What is required:
How many of the lines below contain the string "VERTEX", with case taken into account? Reply with the number only.

Some records:
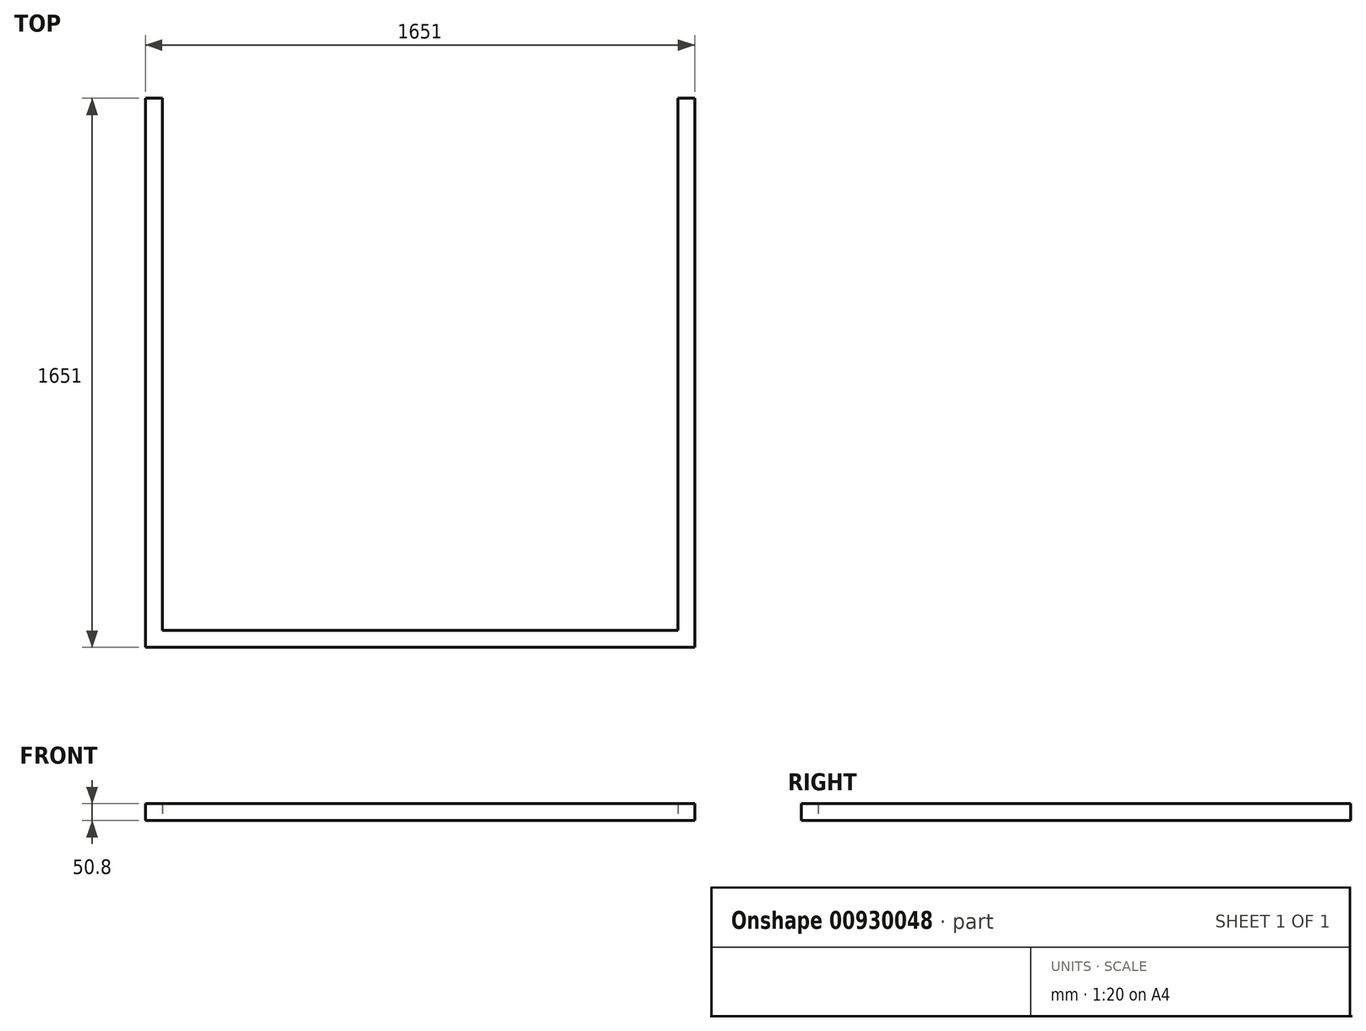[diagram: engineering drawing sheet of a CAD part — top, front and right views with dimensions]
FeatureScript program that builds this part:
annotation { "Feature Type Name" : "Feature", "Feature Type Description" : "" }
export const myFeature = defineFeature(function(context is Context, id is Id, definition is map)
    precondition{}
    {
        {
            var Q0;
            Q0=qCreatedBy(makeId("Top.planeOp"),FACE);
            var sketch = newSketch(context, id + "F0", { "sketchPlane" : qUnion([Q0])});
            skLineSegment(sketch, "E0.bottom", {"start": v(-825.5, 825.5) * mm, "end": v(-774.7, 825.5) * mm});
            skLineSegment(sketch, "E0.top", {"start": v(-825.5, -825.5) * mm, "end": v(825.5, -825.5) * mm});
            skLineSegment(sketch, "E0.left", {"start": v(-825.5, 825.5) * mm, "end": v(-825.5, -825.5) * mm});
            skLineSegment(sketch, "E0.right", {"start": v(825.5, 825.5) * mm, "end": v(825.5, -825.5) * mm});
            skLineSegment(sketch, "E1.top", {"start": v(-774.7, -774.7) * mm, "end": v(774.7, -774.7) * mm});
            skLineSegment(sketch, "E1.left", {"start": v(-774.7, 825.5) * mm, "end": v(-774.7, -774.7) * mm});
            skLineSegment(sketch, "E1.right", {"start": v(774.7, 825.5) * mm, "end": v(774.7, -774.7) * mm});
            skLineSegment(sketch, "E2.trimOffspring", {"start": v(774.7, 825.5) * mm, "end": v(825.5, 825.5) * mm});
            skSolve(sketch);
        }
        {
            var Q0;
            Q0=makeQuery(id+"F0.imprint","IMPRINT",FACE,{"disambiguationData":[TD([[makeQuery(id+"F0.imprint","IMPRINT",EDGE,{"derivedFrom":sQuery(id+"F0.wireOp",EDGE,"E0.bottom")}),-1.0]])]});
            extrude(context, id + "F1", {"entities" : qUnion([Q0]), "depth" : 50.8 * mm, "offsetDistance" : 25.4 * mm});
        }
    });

--

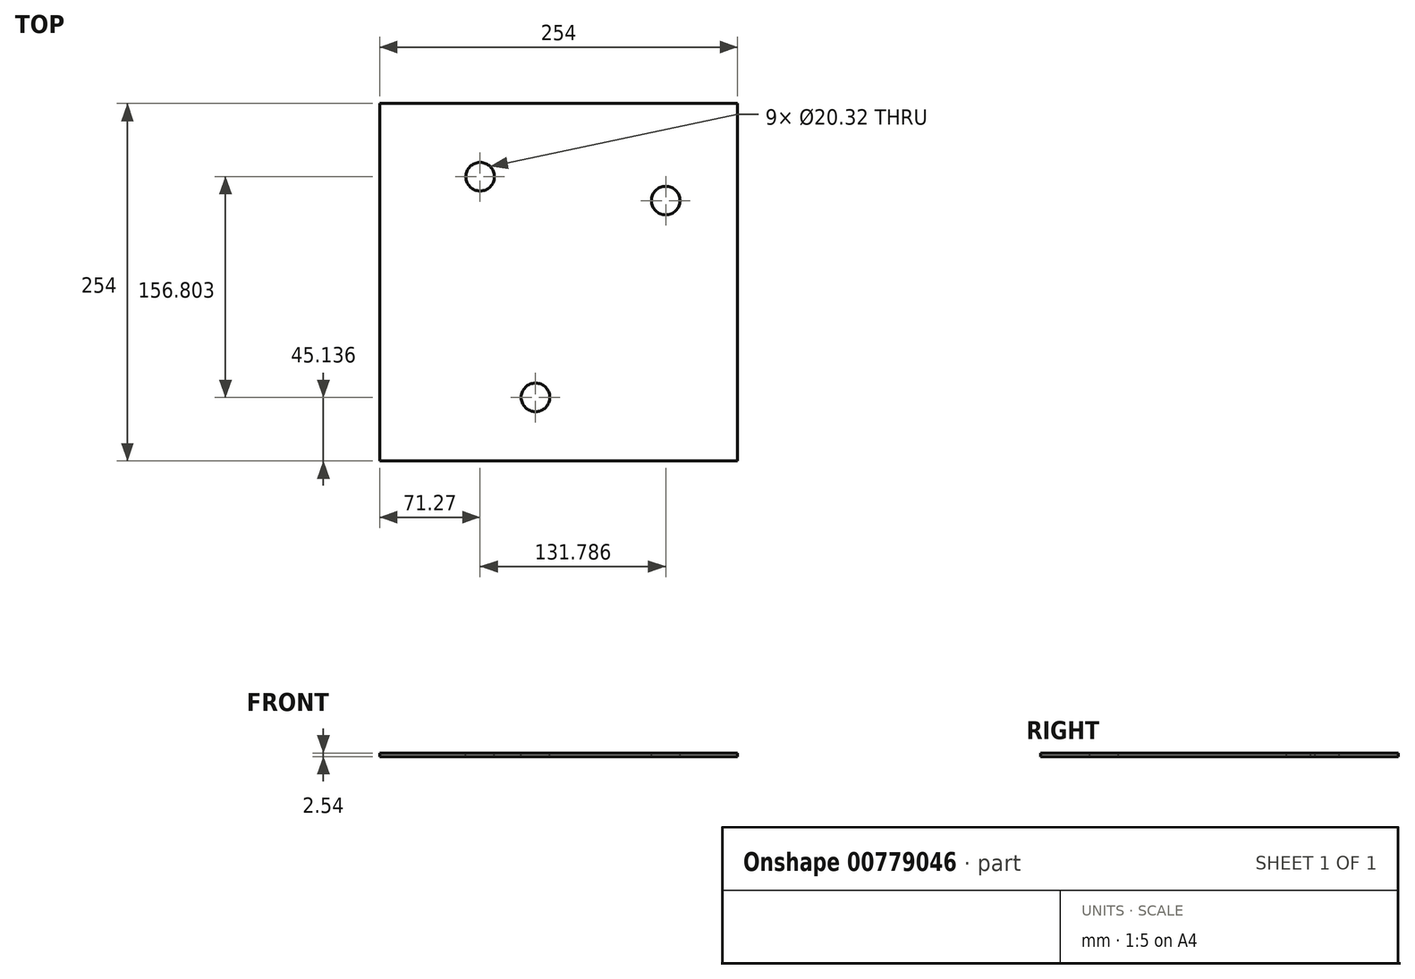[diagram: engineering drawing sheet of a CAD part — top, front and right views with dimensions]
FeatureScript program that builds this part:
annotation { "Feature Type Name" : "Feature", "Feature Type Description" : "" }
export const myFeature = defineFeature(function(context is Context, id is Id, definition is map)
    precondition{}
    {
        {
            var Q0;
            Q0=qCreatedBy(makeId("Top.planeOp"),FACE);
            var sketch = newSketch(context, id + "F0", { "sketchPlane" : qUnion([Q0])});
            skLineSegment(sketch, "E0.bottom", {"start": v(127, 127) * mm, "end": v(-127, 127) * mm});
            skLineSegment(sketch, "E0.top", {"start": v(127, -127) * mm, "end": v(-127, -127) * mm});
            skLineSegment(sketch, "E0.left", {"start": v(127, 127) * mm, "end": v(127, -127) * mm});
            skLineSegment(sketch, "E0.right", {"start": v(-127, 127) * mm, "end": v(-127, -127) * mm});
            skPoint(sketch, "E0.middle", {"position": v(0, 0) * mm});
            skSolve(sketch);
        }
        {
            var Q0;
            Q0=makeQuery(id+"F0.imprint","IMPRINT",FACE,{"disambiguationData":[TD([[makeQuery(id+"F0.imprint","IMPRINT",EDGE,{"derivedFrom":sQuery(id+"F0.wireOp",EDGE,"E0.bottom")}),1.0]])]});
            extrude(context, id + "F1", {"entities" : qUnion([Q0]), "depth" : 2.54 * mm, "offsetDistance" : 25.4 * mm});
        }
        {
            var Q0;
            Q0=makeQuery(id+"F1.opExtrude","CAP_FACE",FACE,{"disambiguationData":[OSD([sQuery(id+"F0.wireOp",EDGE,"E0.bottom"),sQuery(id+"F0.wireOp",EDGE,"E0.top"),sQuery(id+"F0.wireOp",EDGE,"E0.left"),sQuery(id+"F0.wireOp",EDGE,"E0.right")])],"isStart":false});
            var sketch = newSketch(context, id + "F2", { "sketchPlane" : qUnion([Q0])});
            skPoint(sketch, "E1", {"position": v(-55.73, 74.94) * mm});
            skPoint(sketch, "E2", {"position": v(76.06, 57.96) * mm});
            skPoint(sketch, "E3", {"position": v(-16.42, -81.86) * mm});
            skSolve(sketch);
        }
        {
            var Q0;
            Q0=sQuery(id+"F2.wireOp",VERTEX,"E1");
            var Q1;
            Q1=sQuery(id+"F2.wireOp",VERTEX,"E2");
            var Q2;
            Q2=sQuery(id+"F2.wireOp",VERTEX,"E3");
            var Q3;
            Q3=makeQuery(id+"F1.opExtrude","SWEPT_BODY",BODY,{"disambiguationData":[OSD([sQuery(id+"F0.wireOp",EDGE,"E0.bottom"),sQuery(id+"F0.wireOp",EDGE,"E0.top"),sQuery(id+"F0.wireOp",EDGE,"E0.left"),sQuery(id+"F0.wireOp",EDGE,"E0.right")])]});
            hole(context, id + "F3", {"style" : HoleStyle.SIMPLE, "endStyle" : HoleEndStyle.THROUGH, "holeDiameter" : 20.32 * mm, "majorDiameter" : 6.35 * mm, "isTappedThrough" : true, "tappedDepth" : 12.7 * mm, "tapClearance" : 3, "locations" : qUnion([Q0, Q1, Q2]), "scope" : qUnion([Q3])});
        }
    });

* * *

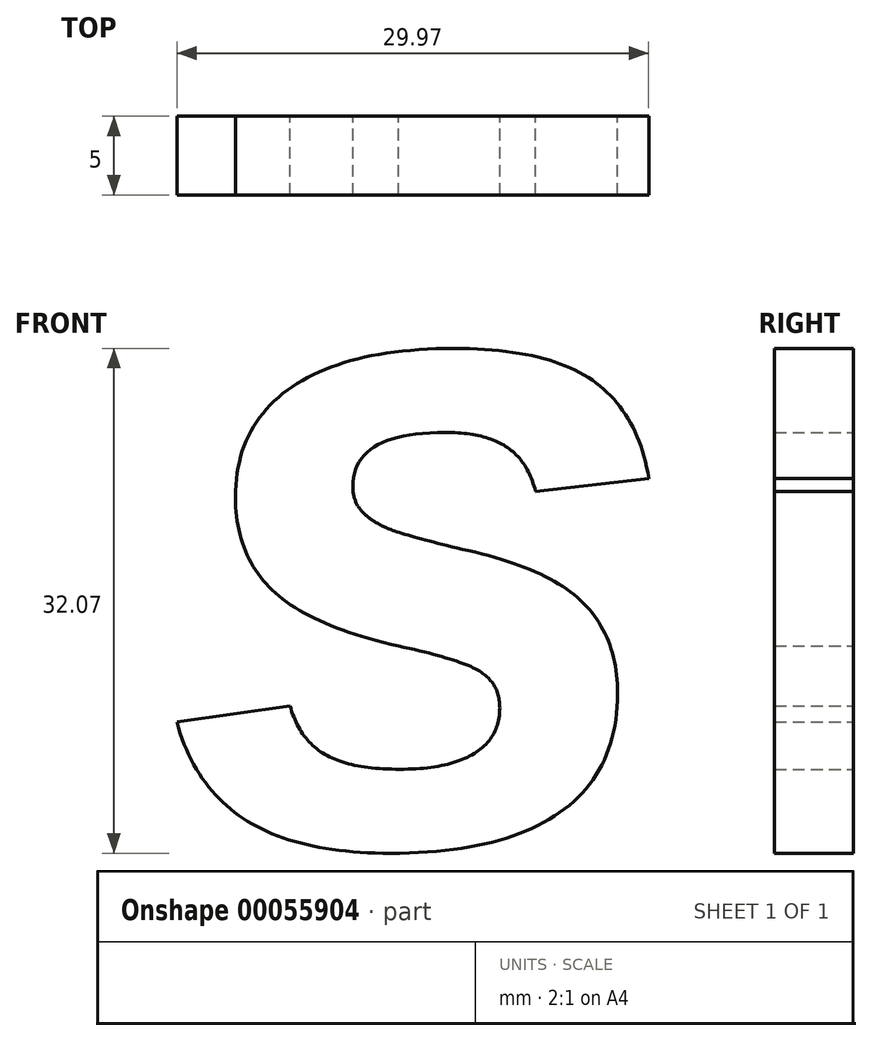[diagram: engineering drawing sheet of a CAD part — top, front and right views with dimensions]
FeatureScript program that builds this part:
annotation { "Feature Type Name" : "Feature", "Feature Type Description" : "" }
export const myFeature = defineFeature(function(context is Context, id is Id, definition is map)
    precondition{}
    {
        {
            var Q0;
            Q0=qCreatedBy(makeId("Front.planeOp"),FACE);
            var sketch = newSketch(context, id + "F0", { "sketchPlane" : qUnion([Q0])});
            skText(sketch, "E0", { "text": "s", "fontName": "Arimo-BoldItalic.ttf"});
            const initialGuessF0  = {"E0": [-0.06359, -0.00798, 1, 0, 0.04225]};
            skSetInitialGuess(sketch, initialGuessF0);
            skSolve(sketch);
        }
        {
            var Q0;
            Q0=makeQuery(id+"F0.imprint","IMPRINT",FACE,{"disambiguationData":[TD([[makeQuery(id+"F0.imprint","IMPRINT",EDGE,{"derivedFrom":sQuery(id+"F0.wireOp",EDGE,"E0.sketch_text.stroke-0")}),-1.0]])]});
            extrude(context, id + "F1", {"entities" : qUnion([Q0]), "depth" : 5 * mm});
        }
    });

Result below:
3